Not one to shy away from complex subjects, Father Kieser tackled themes on “Insight” like racial justice, abortion, and capital punishment. “Bud Kieser and I were always seeking ways to take the Gospel message and apply them to the contemporary world,” explained “Hollywood Priest” producer Terry Sweeney in the film.
Father Kieser took the same approach with his top-rated “Family Specials.” After seeing a gap in the industry for meaningful entertainment for teens, Father Kieser set out to create programming that allowed them space to contemplate their personhood, engaging them with questions about sex, drugs, death, divorce, and more. He cast young up-and-comers in the roles, including Laura Dern and Emilio Estevez.
Father Kieser was also outspoken in his criticism of Hollywood’s use of gratuitous sex and violence, but didn’t favor government censorship. Instead of ignoring the dark, despairing ways of the world, Father Kieser challenged his writers to examine the issues closer, with heart.
“Father Kieser wanted to kick the writers in Hollywood in the butt, to say to us you need to be more responsible for the episodes that you write,” Humanitas Prize-winning “St. Elsewhere” and “Homicide” writer Tom Fontana shared in an interview.
In a 1999 PBS interview, Father Kieser expounded on this further: “If American media is a contributing cause of violence in our society, I think in the future, television and motion pictures could become just the opposite, a significant contributor to the decline of violence in our homes and on our streets.”

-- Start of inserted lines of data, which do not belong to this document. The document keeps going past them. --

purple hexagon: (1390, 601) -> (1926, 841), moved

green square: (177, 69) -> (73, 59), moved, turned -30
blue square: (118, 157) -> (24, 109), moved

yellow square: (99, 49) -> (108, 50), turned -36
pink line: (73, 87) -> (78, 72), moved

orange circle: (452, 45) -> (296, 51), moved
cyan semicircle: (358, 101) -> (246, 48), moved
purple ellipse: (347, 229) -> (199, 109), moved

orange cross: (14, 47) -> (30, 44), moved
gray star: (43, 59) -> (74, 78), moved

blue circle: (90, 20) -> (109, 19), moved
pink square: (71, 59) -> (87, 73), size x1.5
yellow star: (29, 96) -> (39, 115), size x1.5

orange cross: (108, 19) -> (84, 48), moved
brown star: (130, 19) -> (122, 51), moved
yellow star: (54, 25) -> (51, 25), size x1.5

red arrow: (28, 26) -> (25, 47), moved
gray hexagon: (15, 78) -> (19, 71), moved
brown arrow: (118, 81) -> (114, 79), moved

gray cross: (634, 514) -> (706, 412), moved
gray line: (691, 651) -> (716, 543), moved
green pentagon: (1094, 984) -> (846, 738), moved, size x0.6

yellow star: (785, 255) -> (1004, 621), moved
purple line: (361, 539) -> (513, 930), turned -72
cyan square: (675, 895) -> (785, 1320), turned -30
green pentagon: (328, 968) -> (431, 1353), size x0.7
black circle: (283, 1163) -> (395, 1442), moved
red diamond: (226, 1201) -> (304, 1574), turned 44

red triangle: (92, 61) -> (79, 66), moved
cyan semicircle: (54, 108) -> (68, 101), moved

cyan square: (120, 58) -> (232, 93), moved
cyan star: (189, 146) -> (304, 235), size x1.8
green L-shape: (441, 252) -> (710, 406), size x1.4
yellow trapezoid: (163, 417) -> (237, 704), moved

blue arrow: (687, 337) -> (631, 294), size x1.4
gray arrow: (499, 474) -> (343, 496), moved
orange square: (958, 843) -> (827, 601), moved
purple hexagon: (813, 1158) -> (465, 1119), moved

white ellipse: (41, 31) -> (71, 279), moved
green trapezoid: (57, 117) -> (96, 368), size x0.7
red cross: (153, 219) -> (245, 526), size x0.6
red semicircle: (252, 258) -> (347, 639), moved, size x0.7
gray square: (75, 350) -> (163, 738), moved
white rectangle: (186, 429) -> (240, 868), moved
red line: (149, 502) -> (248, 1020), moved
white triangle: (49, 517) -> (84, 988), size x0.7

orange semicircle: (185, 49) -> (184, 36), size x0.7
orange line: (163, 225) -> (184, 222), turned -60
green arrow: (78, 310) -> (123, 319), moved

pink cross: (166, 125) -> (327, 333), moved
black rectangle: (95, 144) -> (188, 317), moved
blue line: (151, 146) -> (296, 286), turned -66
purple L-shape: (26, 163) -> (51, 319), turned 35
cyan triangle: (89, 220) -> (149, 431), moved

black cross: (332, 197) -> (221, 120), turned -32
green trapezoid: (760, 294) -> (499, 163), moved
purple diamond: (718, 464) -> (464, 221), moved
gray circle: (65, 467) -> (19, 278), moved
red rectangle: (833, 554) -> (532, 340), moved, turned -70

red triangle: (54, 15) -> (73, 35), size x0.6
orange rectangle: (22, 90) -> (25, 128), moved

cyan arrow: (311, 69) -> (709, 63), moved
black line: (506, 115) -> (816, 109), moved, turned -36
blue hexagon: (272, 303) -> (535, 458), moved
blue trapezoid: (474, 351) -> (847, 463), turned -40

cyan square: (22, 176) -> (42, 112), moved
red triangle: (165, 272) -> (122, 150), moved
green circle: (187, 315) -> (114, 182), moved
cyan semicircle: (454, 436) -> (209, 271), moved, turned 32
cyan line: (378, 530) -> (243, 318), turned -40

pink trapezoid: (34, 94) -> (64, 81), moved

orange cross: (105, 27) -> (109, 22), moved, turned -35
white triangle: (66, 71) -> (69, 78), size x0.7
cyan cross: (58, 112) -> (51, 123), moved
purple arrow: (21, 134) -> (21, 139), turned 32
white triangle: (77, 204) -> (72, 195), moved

The Father Kieser-produced films “Romero,” starring Raúl Juliá as the martyred Salvadoran archbishop and future saint, Archbishop Óscar Romero, and “Entertaining Angels: The Dorothy Day Story,” went deeper into these human struggles.
In “Hollywood Priest,” we meet a man who was not immune to the murky trappings of humanity himself. The film explores the spiritual crises, loneliness, and pain Father Kieser faced in his role as priest, including during his close relationship with a nun. In a moving segment, we learn he eventually found healing after traveling to Africa with “Roots” actor John Amos, helping the communities affected by famine.
These stories are told against the backdrop of Father Kieser’s battles with the FCC, a Church trying to implement the reforms of Vatican II, and the shifting political and social mores of the turbulent ’60s and ’70s. Tastefully animated photographs, charming personal anecdotes with his acclaimed collaborators, and archival footage help bring Father Kieser’s story to life.
Today, the Gospel messages he propagated still look for a home on film and television screens, even if the media landscape looks vastly different (there’s a reason why studios are looking for the next “Ted Lasso” during the COVID-19 pandemic). Sixty-one years since the first “Insight” episode aired, Hollywood still doesn’t have an open-door policy regarding religious entertainment. But Father Kieser was never interested in pushing religious doctrine as he was with trying to “illumine the human situation,” building bridges to meet people where they were.
“Hollywood Priest” is an honest portrait of a man of God who had the gravitas of a philosopher and the sharp wit of a movie mogul. Enlightening the entertainment industry and holding its players accountable seems like an impossible task. But Father Kieser was able to disrupt the Hollywood machine and help redefine what it means to tell human stories.
Editor’s note: Angelus reviewed a work-in-progress version of “Hollywood Priest: The Story of Fr. ‘Bud’ Kieser.”